I don’t really know what the answer is, or what conclusion to make. Feel free to help me out in the comments. But, I think I’m leaning towards thinking that definition-by-consumption isn’t so bad when we define ourselves, providing that we don’t see it as a get-out – we don’t automatically become a good person because we read great literature, listen to wonderful music and drink fine beer. Surely to some extent we are the result of our experiences, and cultural consumption does colour those. We see society and humanity as much through books and films and music as we do through face-to-face interaction, for better or for worse.

But maybe we shouldn’t be so ashamed of what isn’t so cool or whatever. The whole guilty pleasures phenomenon seems built on saying publicly, “I might like this awful song, but because I’m aware that is it awful and that I shouldn’t like it please don’t judge me, it doesn’t make me a bad person.” Or maybe I’m just overthinking (or even underthinking) that one.

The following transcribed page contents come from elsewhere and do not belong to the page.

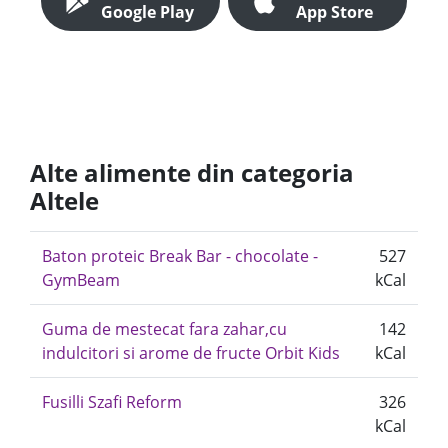
Google Play
App Store
Alte alimente din categoria
Altele
Baton proteic Break Bar - chocolate -
527
GymBeam
kCal
Guma de mestecat fara zahar,cu
142
indulcitori si arome de fructe Orbit Kids
kCal
Fusilli Szafi Reform
326
kCal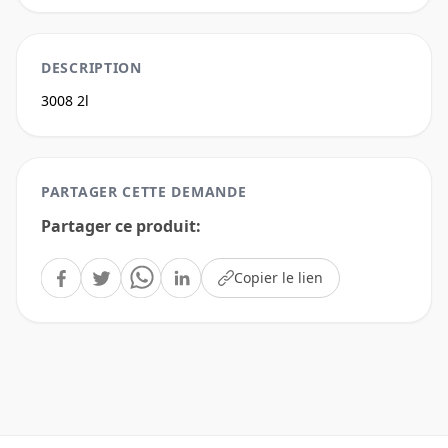
DESCRIPTION
3008 2l
PARTAGER CETTE DEMANDE
Partager ce produit
:
Copier le lien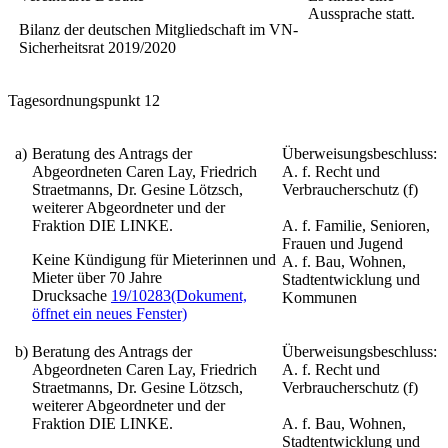
Aussprache statt.
Bilanz der deutschen Mitgliedschaft im VN-
Sicherheitsrat 2019/2020
Tagesordnungspunkt 12
a)
Beratung des Antrags der
Überweisungsbeschluss:
Abgeordneten Caren Lay, Friedrich
A. f. Recht und
Straetmanns, Dr. Gesine Lötzsch,
Verbraucherschutz (f)
weiterer Abgeordneter und der
Fraktion DIE LINKE.
A. f. Familie, Senioren,
Frauen und Jugend
Keine Kündigung für Mieterinnen und
A. f. Bau, Wohnen,
Mieter über 70 Jahre
Stadtentwicklung und
Drucksache
19/10283
(Dokument,
Kommunen
öffnet ein neues Fenster)
b)
Beratung des Antrags der
Überweisungsbeschluss:
Abgeordneten Caren Lay, Friedrich
A. f. Recht und
Straetmanns, Dr. Gesine Lötzsch,
Verbraucherschutz (f)
weiterer Abgeordneter und der
Fraktion DIE LINKE.
A. f. Bau, Wohnen,
Stadtentwicklung und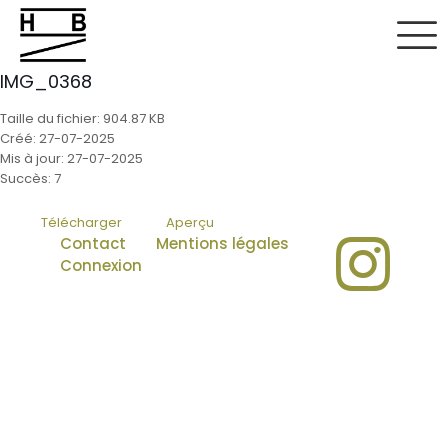
IMG_0368
Taille du fichier: 904.87 KB
Créé: 27-07-2025
Mis à jour: 27-07-2025
Succès: 7
Télécharger
Aperçu
Contact
Mentions légales
Connexion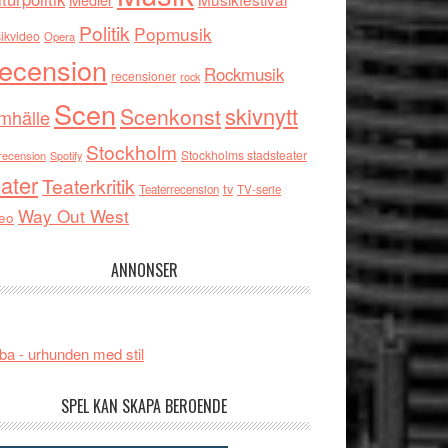
Politik
Popmusik
ikvideo
Opera
ecension
Rockmusik
recensioner
rock
Scen
skivnytt
Scenkonst
mhälle
Stockholm
Stockholms stadsteater
recension
Spotify
ater
Teaterkritik
tv
Teaterrecension
TV-serie
Way Out West
eo
ANNONSER
ba - urhunden med stil
SPEL KAN SKAPA BEROENDE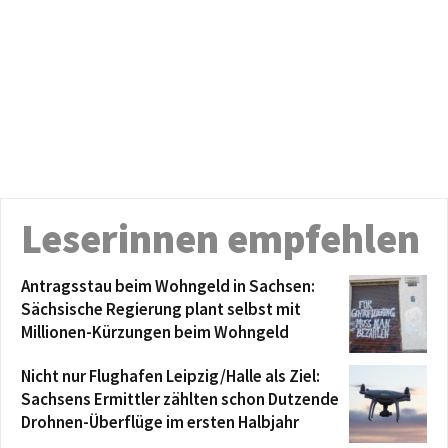
Leserinnen empfehlen
Antragsstau beim Wohngeld in Sachsen:
Sächsische Regierung plant selbst mit
Millionen-Kürzungen beim Wohngeld
Nicht nur Flughafen Leipzig/Halle als Ziel:
Sachsens Ermittler zählten schon Dutzende
Drohnen-Überflüge im ersten Halbjahr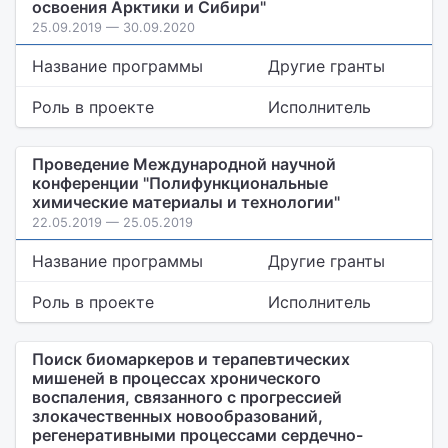
освоения Арктики и Сибири"
25.09.2019 — 30.09.2020
Название программы
Другие гранты
Роль в проекте
Исполнитель
Проведение Международной научной
конференции "Полифункциональные
химические материалы и технологии"
22.05.2019 — 25.05.2019
Название программы
Другие гранты
Роль в проекте
Исполнитель
Поиск биомаркеров и терапевтических
мишеней в процессах хронического
воспаления, связанного с прогрессией
злокачественных новообразований,
регенеративными процессами сердечно-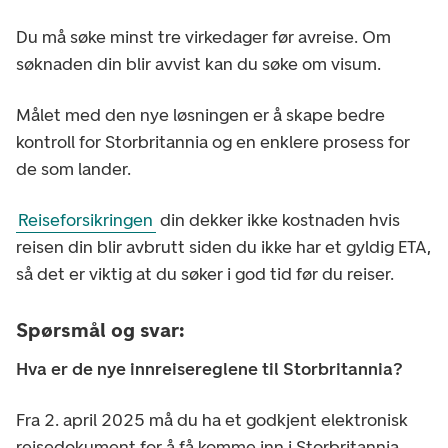
Du må søke minst tre virkedager før avreise. Om
søknaden din blir avvist kan du søke om visum.
Målet med den nye løsningen er å skape bedre
kontroll for Storbritannia og en enklere prosess for
de som lander.
Reiseforsikringen
din dekker ikke kostnaden hvis
reisen din blir avbrutt siden du ikke har et gyldig ETA,
så det er viktig at du søker i god tid før du reiser.
Spørsmål og svar:
Hva er de nye innreisereglene til Storbritannia?
Fra 2. april 2025 må du ha et godkjent elektronisk
reisedokument for å få komme inn i Storbritannia.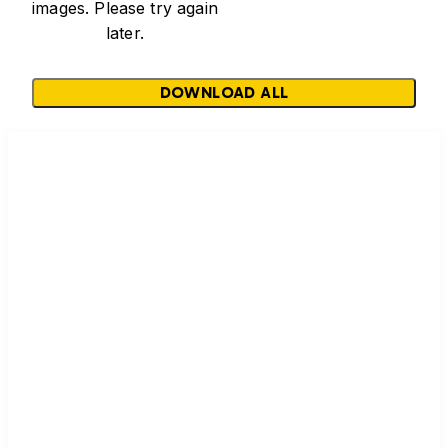
images. Please try again
later.
DOWNLOAD ALL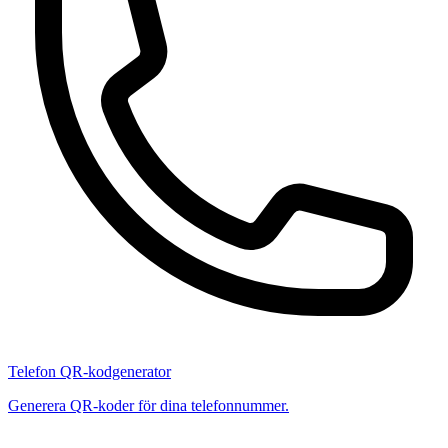
Telefon QR-kodgenerator
Generera QR-koder för dina telefonnummer.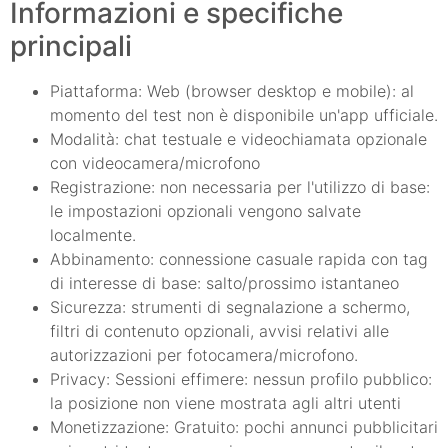
Informazioni e specifiche
principali
Piattaforma: Web (browser desktop e mobile): al
momento del test non è disponibile un'app ufficiale.
Modalità: chat testuale e videochiamata opzionale
con videocamera/microfono
Registrazione: non necessaria per l'utilizzo di base:
le impostazioni opzionali vengono salvate
localmente.
Abbinamento: connessione casuale rapida con tag
di interesse di base: salto/prossimo istantaneo
Sicurezza: strumenti di segnalazione a schermo,
filtri di contenuto opzionali, avvisi relativi alle
autorizzazioni per fotocamera/microfono.
Privacy: Sessioni effimere: nessun profilo pubblico:
la posizione non viene mostrata agli altri utenti
Monetizzazione: Gratuito: pochi annunci pubblicitari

But defining others by what they consume is more problematic, albeit something pretty hardwired. At least for me. It will be a while before I can stop myself sighing at the guy playing on his iPad sipping a light beer from a large corporation. But I’ll keep trying. And I’ll keep trying to grasp this argument, because I suspect I’ve missed the point, or at least overlooked some key elements of it. Further installments may not follow, but I’ll keep on thinkin’, dear reader.